Fans of ‘70s cinema will know Bouton from his role as the dastardly Terry Lennox in Altman’s version of The Long Goodbye. Never one to back down from criticism, Bouton’s sequel to Ball Four was the wonderfully titled I’m Glad You Didn’t Take It Personally.
The handful of you who saw me waxing Stefon-like about the the series opener of Murder, She Wrote on Notes might be interested to know Convy turns up in that two-parter as a down-on-his-luck off-Broadway composer. He is similarly skeevy. And his hair is exactly the same.
“Oh, you mean like Design for Living?” Yes, okay, fine. Except they remain as a throuple in that film (and play, don’t forget the play).
And she is great. Always. Here at Under the Influence, we will brook no criticism of Ms Clayburgh. Any attempts will be met with swift, some might say unusually violent, rebuke.
To clarify, I like Kristofferson in some movies and I’ll even go mildly to bat for him in Heaven’s Gate, but watching him act always prompts the question: “Was no one else available?”
Spongebob Squarepants fans rejoice, for ‘tis Mrs Puff in the flesh! For those older (like me), she’ll always be Pearl in Diff’rent Strokes.
Dennehy I’ve always found terrifying, probably because the first thing I saw him in was the John Wayne Gacy TV movie, To Catch a Killer (1992). Mosley is so good in this, I wondered where I’d seen him before, but drew a blank - I guess it’s probably Magnum P.I.. And Ron Silver’s appearance is mercifully brief: I’ve always found him a singularly unpleasant actor, but that might be because of his roles and his dodgy politics more than anything else.
I can hear the esteemed Rebekah King shouting at me to stay in my lane. Which is scary, because I’m pretty sure she knows ancient magic.
I have revisited neither of these films. I have fond if fuzzy memories of The Couch Trip, but I dread to think how it plays today.

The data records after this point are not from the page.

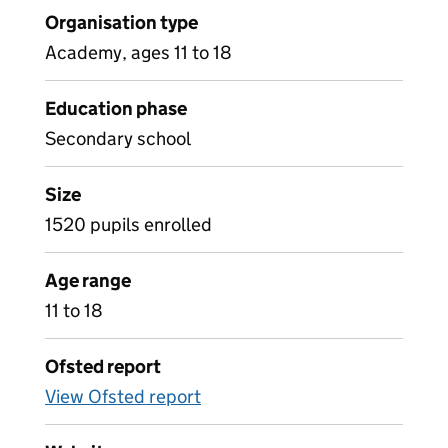
Organisation type
Academy, ages 11 to 18
Education phase
Secondary school
Size
1520 pupils enrolled
Age range
11 to 18
Ofsted report
View Ofsted report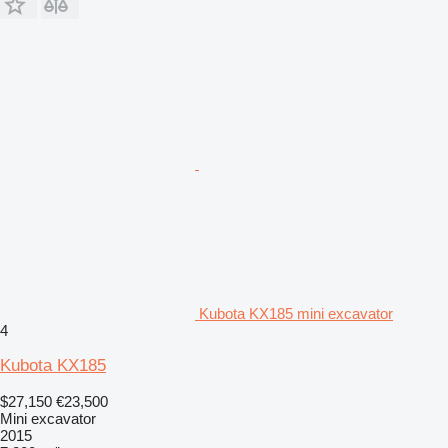
Kubota KX185 mini excavator
4
Kubota KX185
$27,150
€23,500
Mini excavator
2015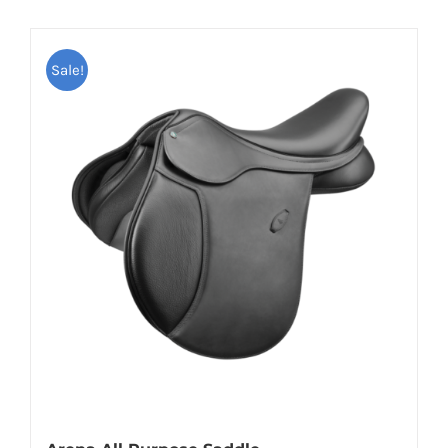
Sale!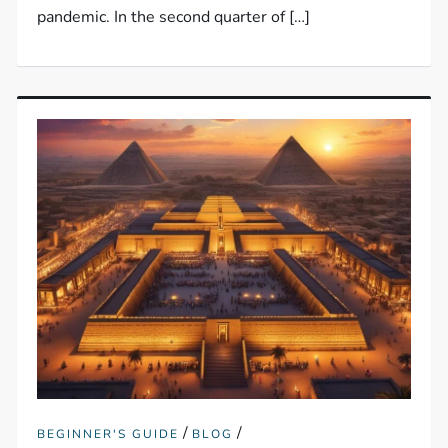
pandemic. In the second quarter of […]
/
/
BEGINNER'S GUIDE
BLOG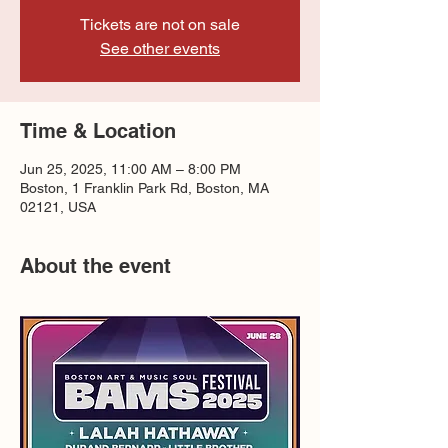
Tickets are not on sale
See other events
Time & Location
Jun 25, 2025, 11:00 AM – 8:00 PM
Boston, 1 Franklin Park Rd, Boston, MA
02121, USA
About the event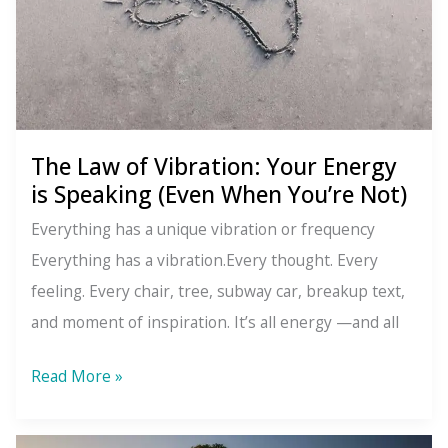
Are
The Law of Vibration: Your Energy
is Speaking (Even When You’re Not)
Everything has a unique vibration or frequency
Everything has a vibration.Every thought. Every
feeling. Every chair, tree, subway car, breakup text,
and moment of inspiration. It’s all energy —and all
The
Read More »
Law
of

Great post, Ray! I went on a Michael Ritchie kick last year and started tracking down all of his films from the 70s. I really didn't know what to think of "Semi-Tough" when I saw it again for the first time years last fall. To be honest, I thought it didn't work and was unfocused. But now your post has given me new insight into the film and I appreciate it more now too. I was wondering, are you going to write about "An Almost Perfect Affair?" It took me a while, but eventually I was able to find the oop dvd of that Ritchie movie. I'd love to hear your thoughts on that film. I hope you'll write more upcoming posts about Ritchie's movies - thanks!
My favorite Bert Convy fact: he plays Cary Grant (then still Archie Leach) in the dreary adaptation of Moss Hart's ACT ONE. Doesn't really attempt the accent. Still basically the same hair.